To address this problem, the researchers developed a new sort of neural network model, a Neural Descriptor Field (NDF), that learns the 3D form of a category of objects. The model analyzes the geometric representation for a certain item by computing a 3D point cloud, which is a set of data points or triplet coordinates in three dimensions.
The data points may be acquired from a depth camera that measures the distance between an item and a viewpoint. The network was trained on a huge dataset of simulated 3D objects in simulation, but it can now be applied to real-world items. This improvement makes it possible to teach robots new skills.
The NDF’s property of equivariance was used by the team. When shown a photo of an upright cup and then a photo of the same cup on its side, the model understands that the second mug is the identical item, only rotated.
“This equivariance is what allows us to much more effectively handle cases where the object you observe is in some arbitrary orientation,” Simeonov explains.
The NDF learns to link related components of similar objects as it improves its ability to re-create shapes. It discovers that the handles of mugs are comparable, regardless of whether some mugs are taller or shorter than others, or have smaller or longer handles.
“If you wanted to do this with another approach, you’d have to hand-label all the parts.

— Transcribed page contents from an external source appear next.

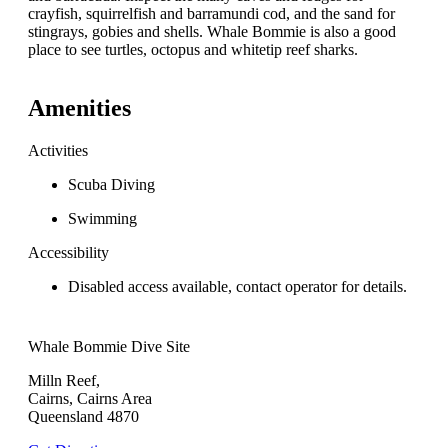
crayfish, squirrelfish and barramundi cod, and the sand for
stingrays, gobies and shells. Whale Bommie is also a good
place to see turtles, octopus and whitetip reef sharks.
Amenities
Activities
Scuba Diving
Swimming
Accessibility
Disabled access available, contact operator for details.
Whale Bommie Dive Site
Milln Reef,
Cairns, Cairns Area
Queensland 4870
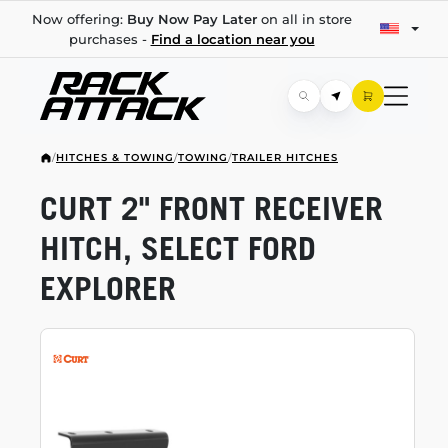
Now offering:
Buy Now Pay Later
on all in store
purchases -
Find a location near you
/
HITCHES & TOWING
/
TOWING
/
TRAILER HITCHES
CURT 2" FRONT RECEIVER
HITCH, SELECT FORD
EXPLORER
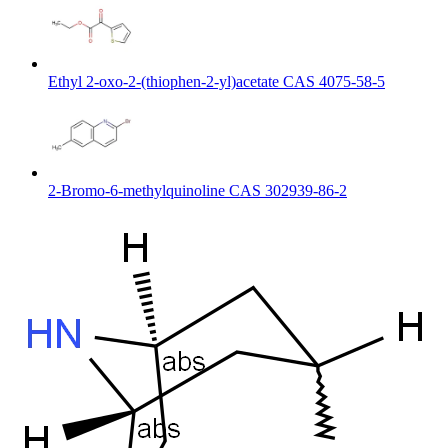
Ethyl 2-oxo-2-(thiophen-2-yl)acetate CAS 4075-58-5
2-Bromo-6-methylquinoline CAS 302939-86-2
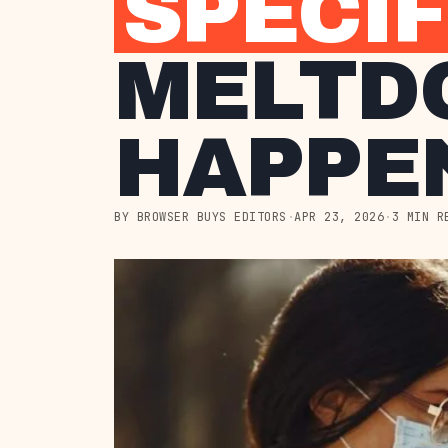
SPECIF
MELTD
HAPPEN
BY BROWSER BUYS EDITORS
·
APR 23, 2026
·
3 MIN R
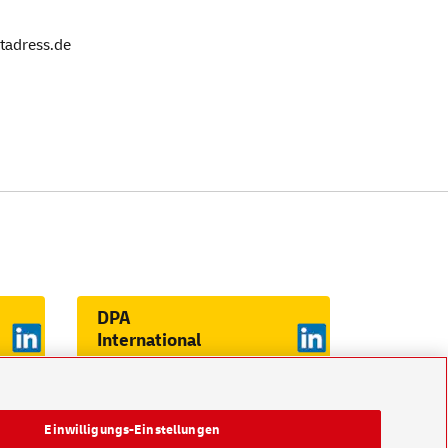
stadress.de
DPA
International
on LinkedIn
Einwilligungs-Einstellungen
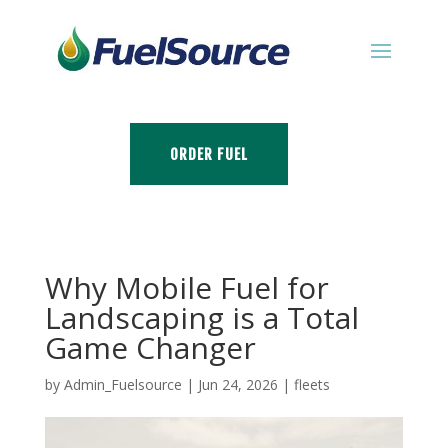
ORDER FUEL
Why Mobile Fuel for
Landscaping is a Total
Game Changer
by
Admin_Fuelsource
|
Jun 24, 2026
|
fleets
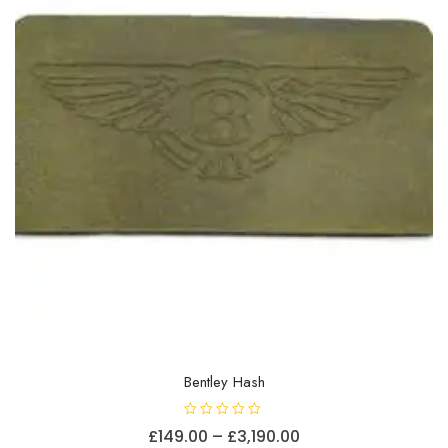
chosen
on
the
product
page
Bentley Hash
R
Price
£
149.00
–
£
3,190.00
a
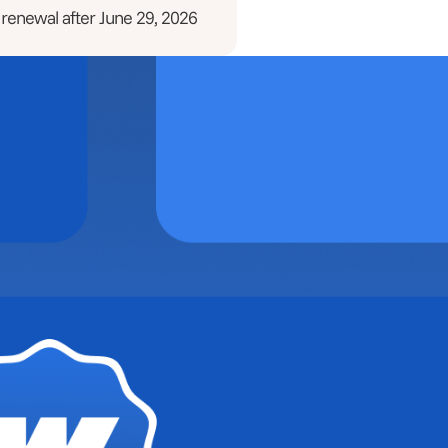
 renewal after June 29, 2026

Instead, our approach automatically discovers these parts from the shape reconstruction,” Du says.
The researchers employ this trained NDF model to teach robots new skills using just a few physical instances. They place the hand of the robot on the edge of a bowl or mug, for example, and record the fingertips’ positions.
Because the NDF has learned so much about 3D geometry and how to reconstruct shapes, it can infer the structure of a new shape, which enables the system to transfer the demonstrations to new objects in arbitrary poses,” Du says.

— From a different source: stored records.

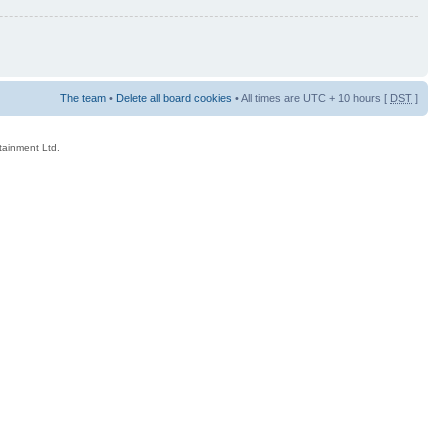
The team
•
Delete all board cookies
• All times are UTC + 10 hours [
DST
]
rtainment Ltd.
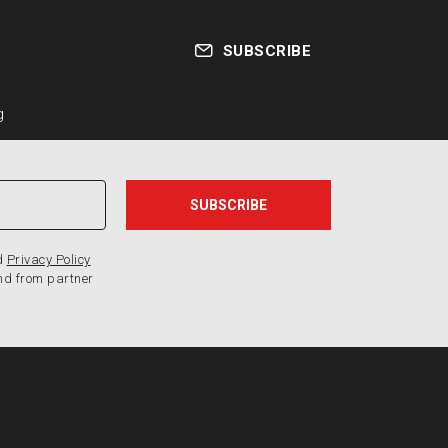
SUBSCRIBE
g
d
Privacy Policy
nd from partner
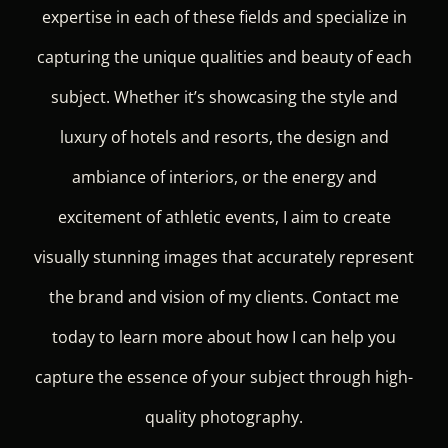
expertise in each of these fields and specialize in
capturing the unique qualities and beauty of each
subject. Whether it’s showcasing the style and
luxury of hotels and resorts, the design and
ambiance of interiors, or the energy and
excitement of athletic events, I aim to create
visually stunning images that accurately represent
the brand and vision of my clients. Contact me
today to learn more about how I can help you
capture the essence of your subject through high-
quality photography.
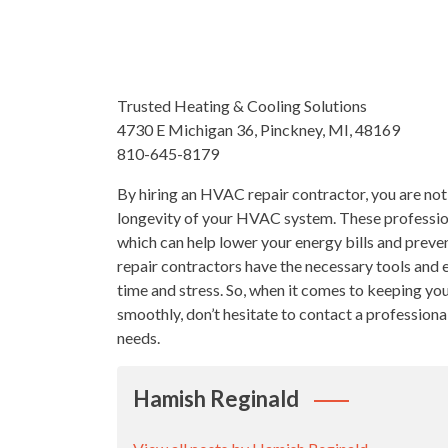
Trusted Heating & Cooling Solutions
4730 E Michigan 36, Pinckney, MI, 48169
810-645-8179
By hiring an HVAC repair contractor, you are not 
longevity of your HVAC system. These professiona
which can help lower your energy bills and preve
repair contractors have the necessary tools and e
time and stress. So, when it comes to keeping 
smoothly, don’t hesitate to contact a professiona
needs.
Hamish Reginald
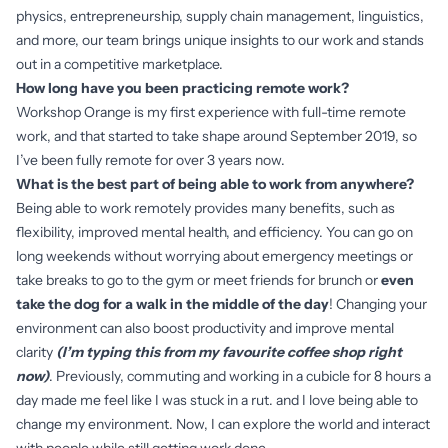
physics, entrepreneurship, supply chain management, linguistics,
and more, our team brings unique insights to our work and stands
out in a competitive marketplace.
How long have you been practicing remote work?
Workshop Orange is my first experience with full-time remote
work, and that started to take shape around September 2019, so
I’ve been fully remote for over 3 years now.
What is the best part of being able to work from anywhere?
Being able to work remotely provides many benefits, such as
flexibility, improved mental health, and efficiency. You can go on
long weekends without worrying about emergency meetings or
take breaks to go to the gym or meet friends for brunch or
even
take the dog for a walk in the middle of the day
! Changing your
environment can also boost productivity and improve mental
clarity
(I’m typing this from my favourite coffee shop right
now)
. Previously, commuting and working in a cubicle for 8 hours a
day made me feel like I was stuck in a rut. and I love being able to
change my environment. Now, I can explore the world and interact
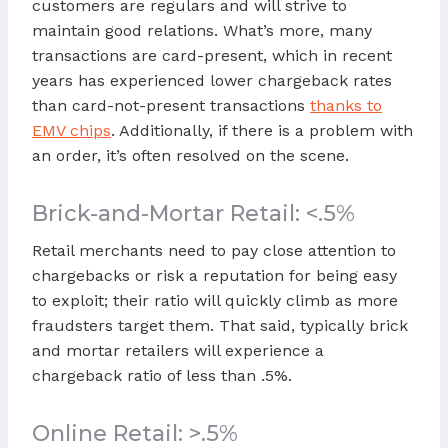
customers are regulars and will strive to
maintain good relations. What’s more, many
transactions are card-present, which in recent
years has experienced lower chargeback rates
than card-not-present transactions
thanks to
EMV chips
. Additionally, if there is a problem with
an order, it’s often resolved on the scene.
Brick-and-Mortar Retail: <.5%
Retail merchants need to pay close attention to
chargebacks or risk a reputation for being easy
to exploit; their ratio will quickly climb as more
fraudsters target them. That said, typically brick
and mortar retailers will experience a
chargeback ratio of less than .5%.
Online Retail: >.5%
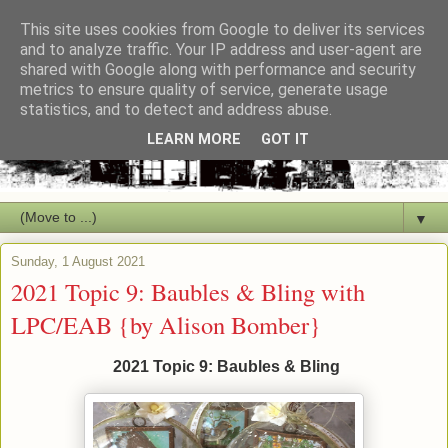
This site uses cookies from Google to deliver its services
and to analyze traffic. Your IP address and user-agent are
shared with Google along with performance and security
metrics to ensure quality of service, generate usage
statistics, and to detect and address abuse.
LEARN MORE
GOT IT
▼
Sunday, 1 August 2021
2021 Topic 9: Baubles & Bling with
LPC/EAB {by Alison Bomber}
2021 Topic 9: Baubles & Bling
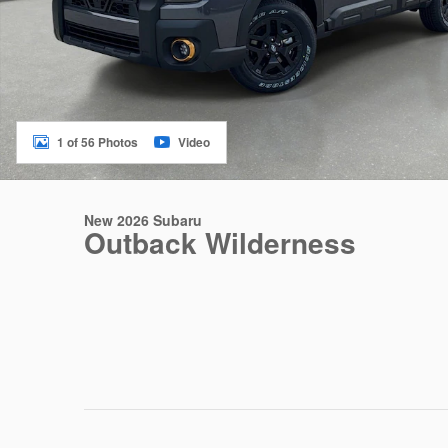
1 of 56 Photos
Video
New 2026 Subaru
Outback Wilderness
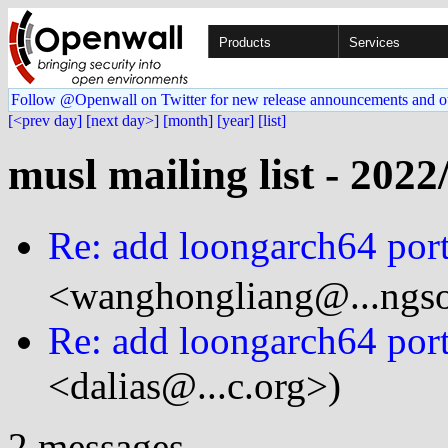
Products
Services
Follow @Openwall on Twitter for new release announcements and o
[<prev day]
[next day>]
[month]
[year]
[list]
musl mailing list - 2022
Re: add loongarch64 por
<wanghongliang@...ngso
Re: add loongarch64 por
<dalias@...c.org>)
2 messages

How successful is the NDF model?
In order to test their hypothesis, the researchers developed a proof-of-concept proving that their method works for real-world applications. They tested their model in simulations and on a live robotic arm using mugs, bowls, and bottles as objects. On pick-and-place activities with new objects in new orientations, the best baseline was only able to achieve a success rate of 45%. Grasping a new item and putting it in a target location, such as hanging mugs on a rack, is referred to as a success.
Many of these techniques require 3D geometric data, whereas 2D image information is used in most baselines. This makes it more difficult for these methods to combine equivariance. One reason why the NDF approach was so successful is that it was based on a different principle, this aspect made it possible for them to teach robots new skills.
While the researchers were satisfied with its results, their method is only effective for the class of things on which it has been trained. A robot taught to pick up mugs would not be able to grab boxes of headphones since they have geometric features that are too different from the network’s training data.
“In the future, scaling it up to many categories or completely letting go of the notion of the category altogether would be ideal,” Simeonov explains.
They want to apply the technology to nonrigid objects and, in the long run, make it capable of picking and placing items when the target region changes. This way they will be able to teach robots new skills.
This research was funded in part by the Defense Advanced Research Projects Agency, Singapore Defense Science and Technology Agency, and National Science Foundation.